R provides several methods of testing the independence of the categorical variables. In my tutorial, I will show three tests such as the chi-square test of independence, the Fisher exact test, and the Cochran-Mantel–Haenszel test.
Chi-Square test is a statistical method used to determine if two categorical variables have a significant correlation between them. The two variables are selected from the same population. Furthermore, these variables are then categorised as Male/Female, True/False, etc.
The function chisq.test() is used to perform this operation. I will show an example with builtin data on vcd package. You can always import data into R using CSV, Excel or SPSS data file. Also, we will see how to interpret the results of the Chi-square test.
Hypotheses of Chi-Square test
Null hypothesis – Assumes that there is no association between the two variables.
Alternative hypothesis – Assumes that there is an association between the two variables.
Let us see an example now.
Example
To install vcd package use the command install.packages("vcd"). Then use the following code to performs Chi-Square test in R for two different sets of variables and to understand when to accept and when to reject the hypothesis.
> library(vcd)
> chisq.test(Arthritis$Treatment,Arthritis$Improved)
Pearson's Chi-squared test
data: Arthritis$Treatment and Arthritis$Improved
X-squared = 13.055, df = 2, p-value = 0.001463
> chisq.test(Arthritis$Improved,Arthritis$Sex)
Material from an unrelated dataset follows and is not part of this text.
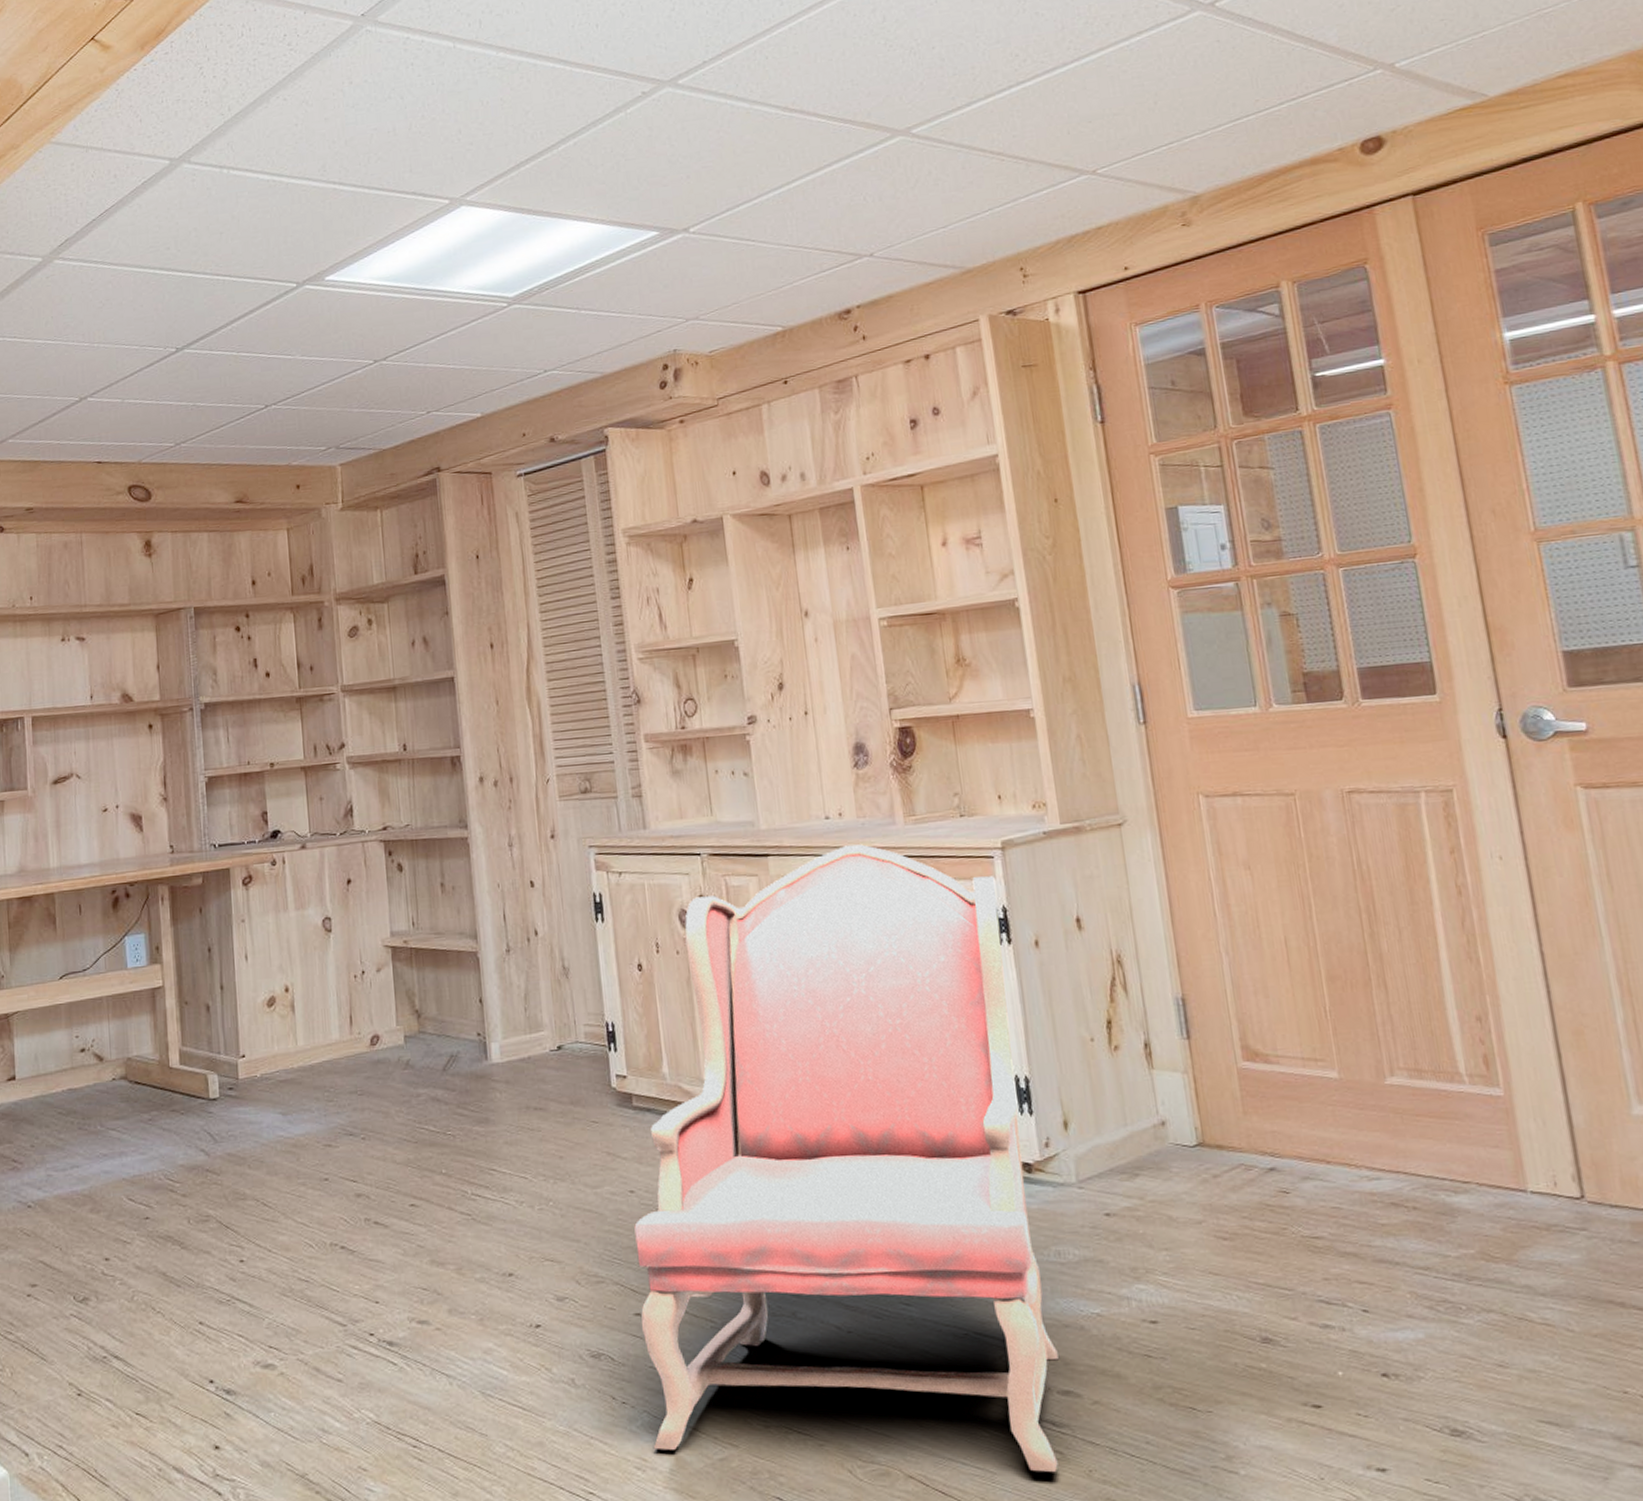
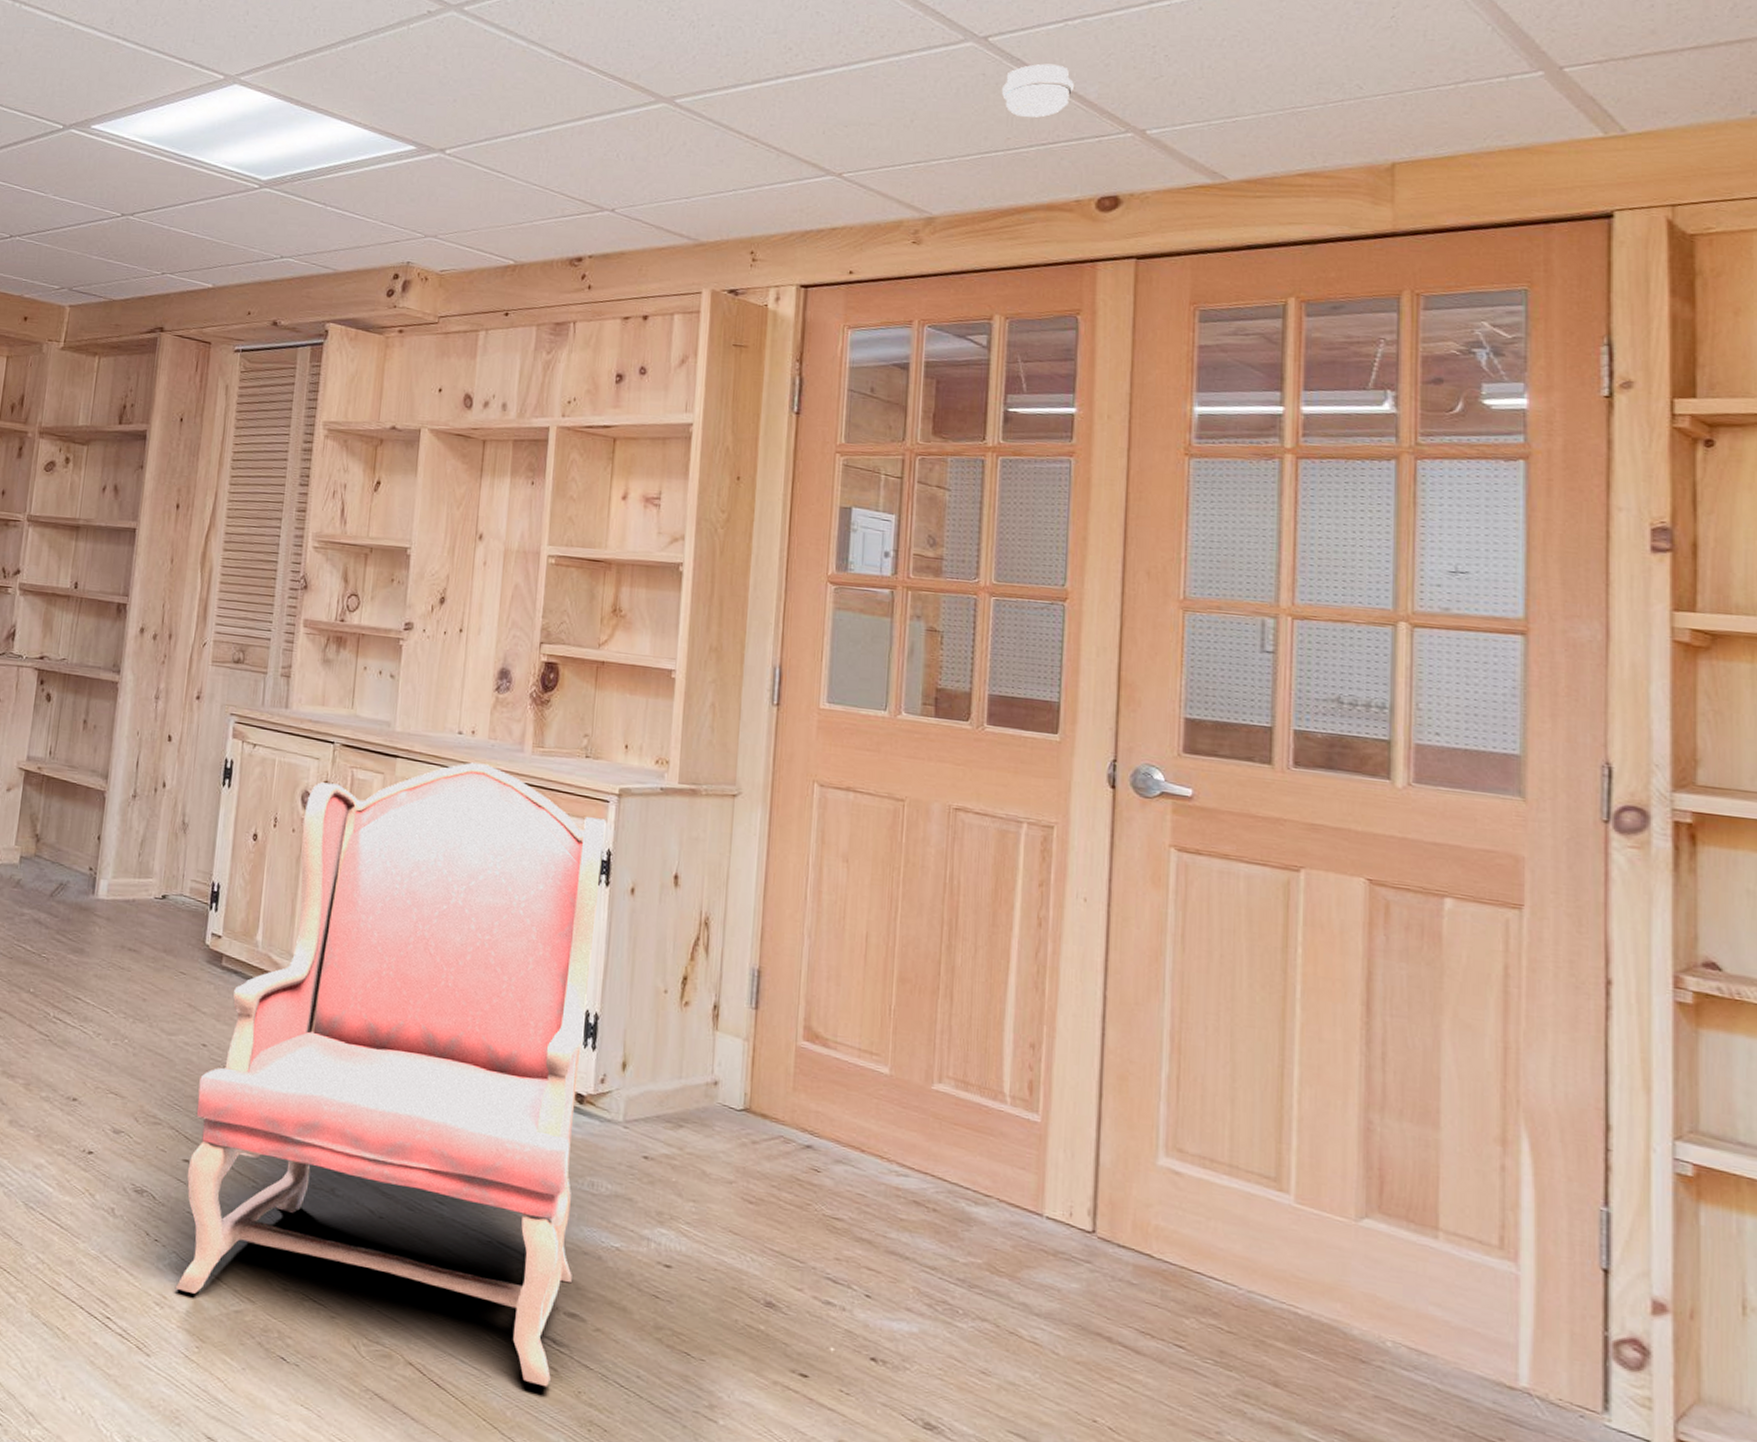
smoke detector: none [1239,16,1313,76] -> present [1001,63,1074,118]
Pearson's Chi-squared test
data: Arthritis$Improved and Arthritis$Sex
X-squared = 4.8407, df = 2, p-value = 0.08889
Warning message:
In chisq.test(Arthritis$Improved, Arthritis$Sex) :
Chi-squared approximation may be incorrect
From the result of chisq.test(Arthritis$Treatment,Arthritis$Improved), there appears to be a relationship between treatment received and level of improvement, We come to this conclusion because the p-value is less than 0.01. i.e, p < 0.01. Hence, we reject the null hypothesis and accept the alternative hypothesis.
But the result of chisq.test(Arthritis$Improved,Arthritis$Sex) shows that there doesn’t appear to be a relationship between patient sex and improvement because the p-value is greater than 0.01 or 0.05 i.e, p > 0.05. Hence, we reject the alternative hypothesis and accept the null hypothesis.
The warning message is produced because one of the six cells in the table (male-some improvement) has an expected value of less than five, which may invalidate the chi-square approximation. Use the code head(Arthritis) to check this.
So, this is how you can perform a Chi-Square test in R and interpret the result.